The 1974 Massachusetts law in question required an unmarried, pregnant minor to provide proof of her consent and her parents' consent to obtain an abortion. If either or both of her parents withheld consent, the young woman could obtain a judicial order to permit her to have an abortion. Alleging that the law created an undue burden for minors seeking abortions, opponents of the law brought a "test-case" class-action suit in the Federal District Court of Massachusetts to enjoin the operation of the statute. This legal action reached the U.S. Supreme Court in 1976, but the Court declined to consider the merits of the case because of a procedural error. Instead, the Supreme Court vacated the judgment of the District Court and remanded the case for a final determination of the statute's meaning by the Supreme Judicial Court of Massachusetts.

The case again reached the U.S. Supreme Court in 1979, at which time the Court fully addressed the issue of whether the law's parental consent requirement placed an undue burden on an unmarried, pregnant minor seeking an abortion. The Court stated that persons under age eighteen are not without constitutional protection; however, their constitutional rights and individual liberty must be balanced against considerations such as a minor's possible inability to make an informed decision and the important parental role of child rearing. Although the Court recognized that parental advice and consent could be important in helping a minor decide whether she should obtain an abortion, in an 8-1 decision, the Court invalidated the Massachusetts statute.

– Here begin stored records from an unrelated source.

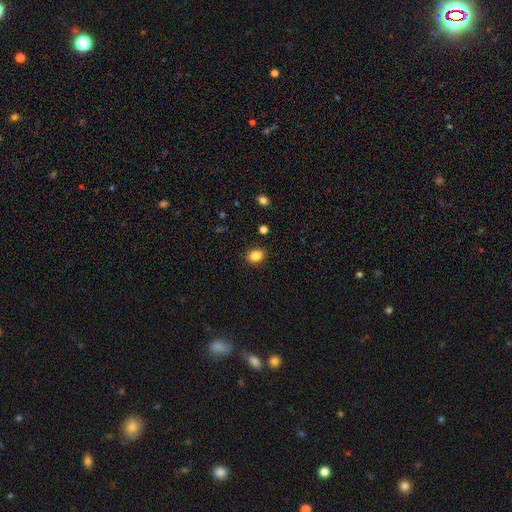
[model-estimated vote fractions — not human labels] This appears to be a smooth galaxy with no disk features (85%) that is in between round and cigar-shaped (59%). Merging: none (88%).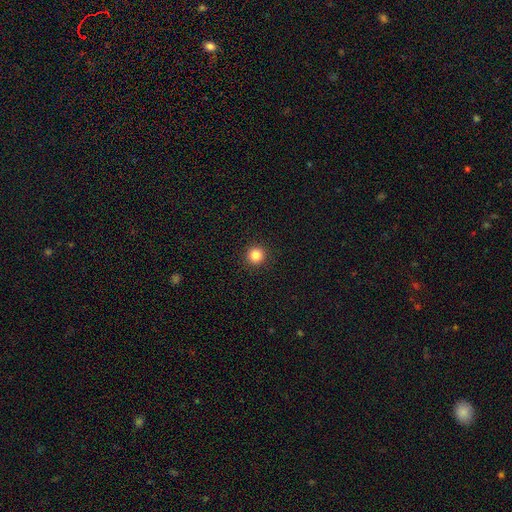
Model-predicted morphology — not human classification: Overall: smooth (84%). How rounded: round (96%). Merging: none (93%).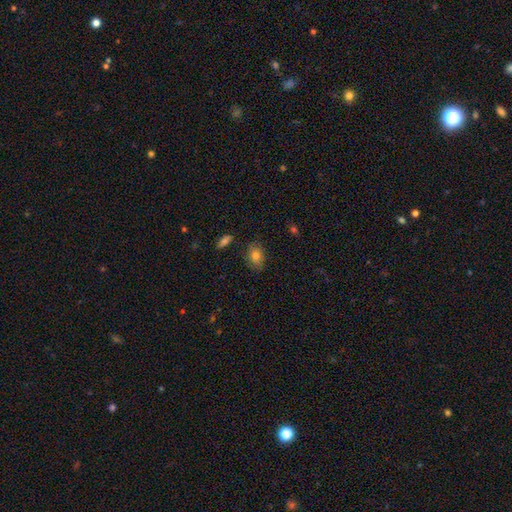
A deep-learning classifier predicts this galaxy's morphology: smooth_or_featured: smooth (p=0.80) [alt: featured or disk p=0.10]
how_rounded: in between (p=0.73) [alt: round p=0.26]
merging: none (p=0.79) [alt: minor disturbance p=0.15]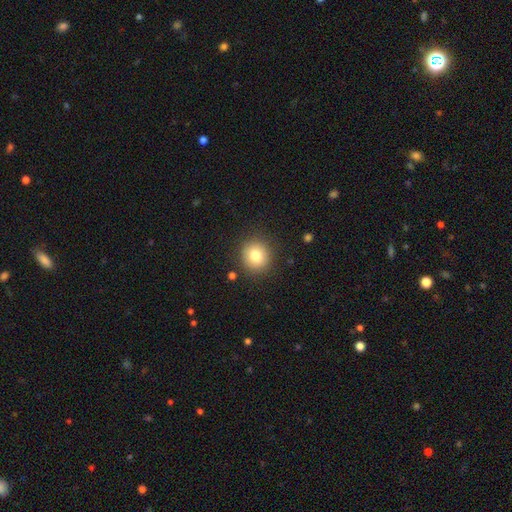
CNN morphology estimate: Smooth or featured? Predicted: smooth (p=0.79). How rounded? Predicted: round (p=0.91). Merging? Predicted: none (p=0.88).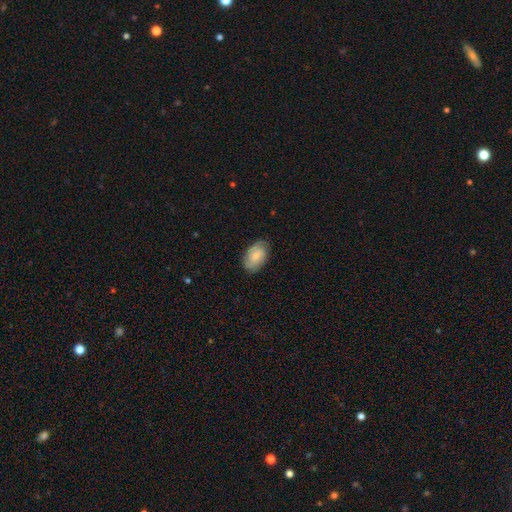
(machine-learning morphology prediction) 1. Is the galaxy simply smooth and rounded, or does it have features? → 56% smooth, 37% featured or disk, 7% star or artifact.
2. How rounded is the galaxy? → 91% in between, 7% round, 2% cigar-shaped.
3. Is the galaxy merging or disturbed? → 79% none, 17% minor disturbance, 4% major disturbance, 1% merger.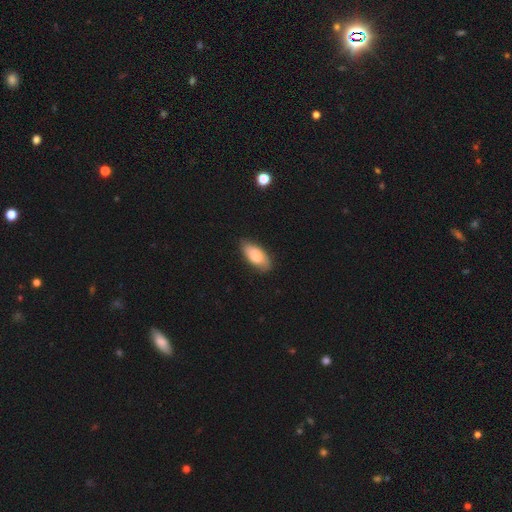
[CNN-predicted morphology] Q: Smooth or featured?
A: smooth (74%); runner-up: featured or disk (19%)
Q: How rounded?
A: in between (90%); runner-up: cigar-shaped (8%)
Q: Merging?
A: none (77%); runner-up: minor disturbance (19%)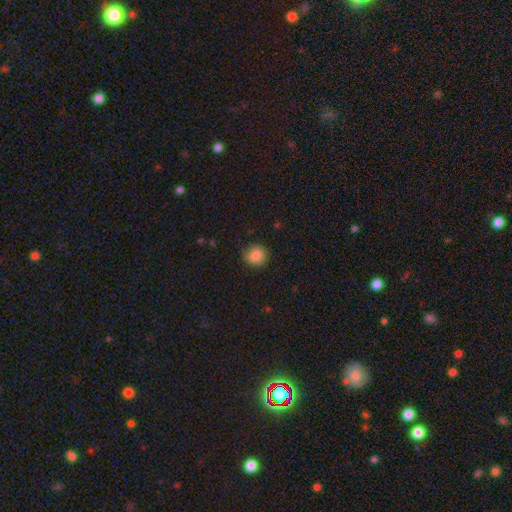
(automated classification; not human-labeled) Smooth or featured: smooth — 87% (star or artifact — 9%)
How rounded: round — 83% (in between — 16%)
Merging: none — 82% (minor disturbance — 14%)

As Robert H. Mnookin and D. Kelly Weisberg have suggested, Justice Powell's plurality opinion sets forth guidelines to assist states in determining the extent to which a state can permissibly limit a minor's right to an abortion. According to the decision in Bellotti v. Baird, a state can require a minor to obtain consent to undergo an abortion, but it cannot solely require parental consent. Instead, the law must provide an alternative to parental consent–a "bypass" procedure. This procedure must satisfy four requirements: first, the minor must be permitted to demonstrate to the judge that she is mature and adequately well-informed to make the abortion decision with her physician and without parental consent; second, if she cannot demonstrate the requisite maturity, she must be permitted to convince the judge that the abortion would nonetheless be in her best interest; third, the bypass procedure must assure her anonymity, and; fourth, the bypass procedure must be sufficiently expedient to allow her to obtain the abortion.